The accusation is the military’s most serious since overthrowing Suu Kyi and the country’s political leadership in a coup d’état led by General Min Aung Hlaing on February 1.

The new allegations mean that the detained leader Suu Kyi may face harsher charges.

Two weeks ago, previously Suu Kyi briefly appeared in court in the capital city of Myanmar before the case was postponed and was the first time she had been seen in public.

According to NDTV, President Win Myint and other cabinet ministers of the National Leauge of Democracy (NLD) have been accused of corruption, according to Brigadier General Zaw Min Tun.

Two NLD leaders died in custody last week, and media reports speculated based on family testimonies that they were tortured to death.

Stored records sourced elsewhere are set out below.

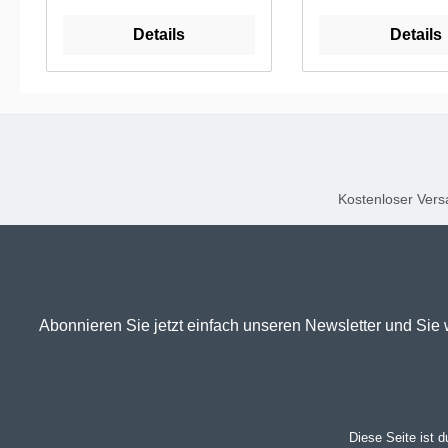
Details
Details
Kostenloser Versa
Abonnieren Sie jetzt einfach unseren Newsletter und Sie 
Diese Seite ist 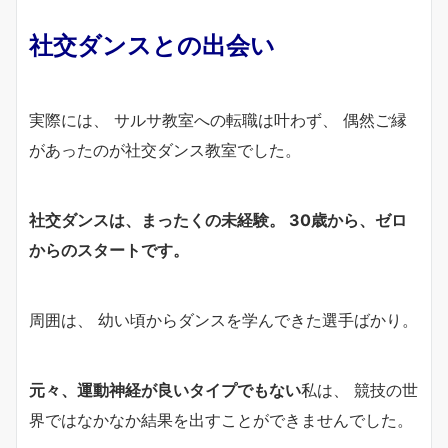
社交ダンスとの出会い
実際には、 サルサ教室への転職は叶わず、 偶然ご縁
があったのが社交ダンス教室でした。
社交ダンスは、まったくの未経験。 30歳から、ゼロ
からのスタートです。
周囲は、 幼い頃からダンスを学んできた選手ばかり。
元々、運動神経が良いタイプでもない
私は、 競技の世
界ではなかなか結果を出すことができませんでした。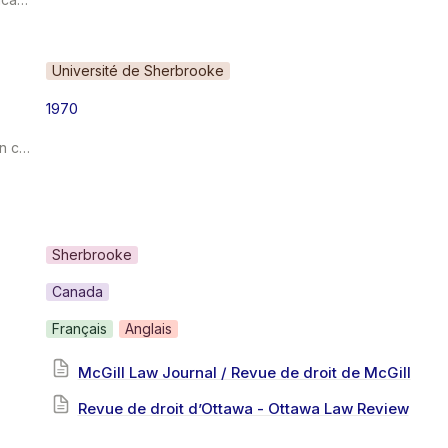
Université de Sherbrooke
1970
Éditeur/rédacteur en chef
Sherbrooke
Canada
Français
Anglais
McGill Law Journal / Revue de droit de McGill
Revue de droit d’Ottawa - Ottawa Law Review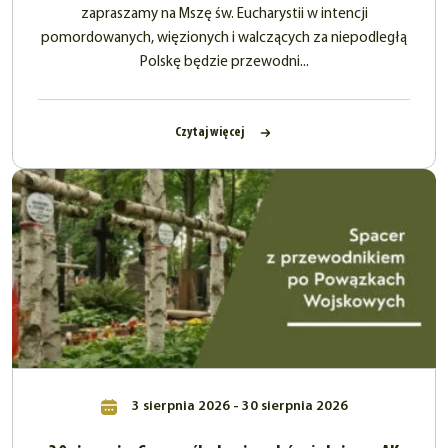
zapraszamy na Mszę św. Eucharystii w intencji
pomordowanych, więzionych i walczących za niepodległą
Polskę będzie przewodni...
Czytaj więcej
3 sierpnia 2026 - 30 sierpnia 2026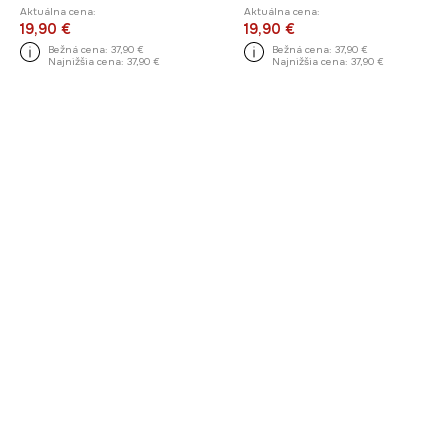
Aktuálna cena:
Aktuálna cena:
19,90 €
19,90 €
Bežná cena:
37,90 €
Bežná cena:
37,90 €
Najnižšia cena:
37,90 €
Najnižšia cena:
37,90 €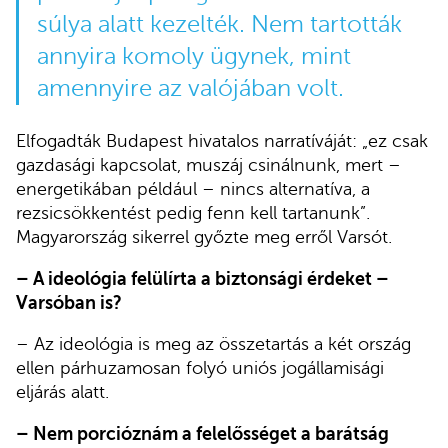
súlya alatt kezelték. Nem tartották
annyira komoly ügynek, mint
amennyire az valójában volt.
Elfogadták Budapest hivatalos narratíváját: „ez csak
gazdasági kapcsolat, muszáj csinálnunk, mert –
energetikában például – nincs alternatíva, a
rezsicsökkentést pedig fenn kell tartanunk”.
Magyarország sikerrel győzte meg erről Varsót.
– A ideológia felülírta a biztonsági érdeket –
Varsóban is?
– Az ideológia is meg az összetartás a két ország
ellen párhuzamosan folyó uniós jogállamisági
eljárás alatt.
– Nem porcióznám a felelősséget a barátság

Mr Shein Win, who was also of the Muslim faith, and Mr Khin Maung Latt were being held in the police station in the Pabedan district in Myanmar before they died in custody.

Pro-democracy protesters are still demanding Suu Kyi’s freedom and the restoration of democracy amid the military junta’s increasingly violent attempts to halt nationwide demonstrations.

Over the past six weeks, Myanmar has become a war scene of bloodshed and violence from the military junta, which some have said is nothing short of a “killing spree.’

Peaceful protesters have been killed in violent clashes, with the military dispersing large crowds by shooting rubber bullets, live rounds of ammunition, stun grenades and tear gas.

The military junta imposed an overnight curfew, forcefully breaking into homes, searching for pro-democracy protesters.

Hundreds of pro-democracy protesters have been arrested. Among those are six journalists arrested currently being held at Insein prison in Myanmar’s largest city, Yangon.

Masses of Burmese civilians are still protesting the release of the deposed leader Suu Kyi in defiance of a dictatorship and military regime.

Suu Kyi was previously awarded the Nobel Peace Prize for her contributions to Burma.

Despite numerous rumours of her role in the Rohingya genocides, her Nobel Peace Price was not withdrawn despite wide-spread international outrage.

The International Court of Justice opened a trial surrounding the suspected genocidal massacres in Myanmar of Rohingya Muslims. The trial started in 2019, on December 12, several months before the coup d’etat by the military.

The United Nations fear that if the military junta are not stopped, they will continue gross human rights violations and more innocent protesters’ deaths.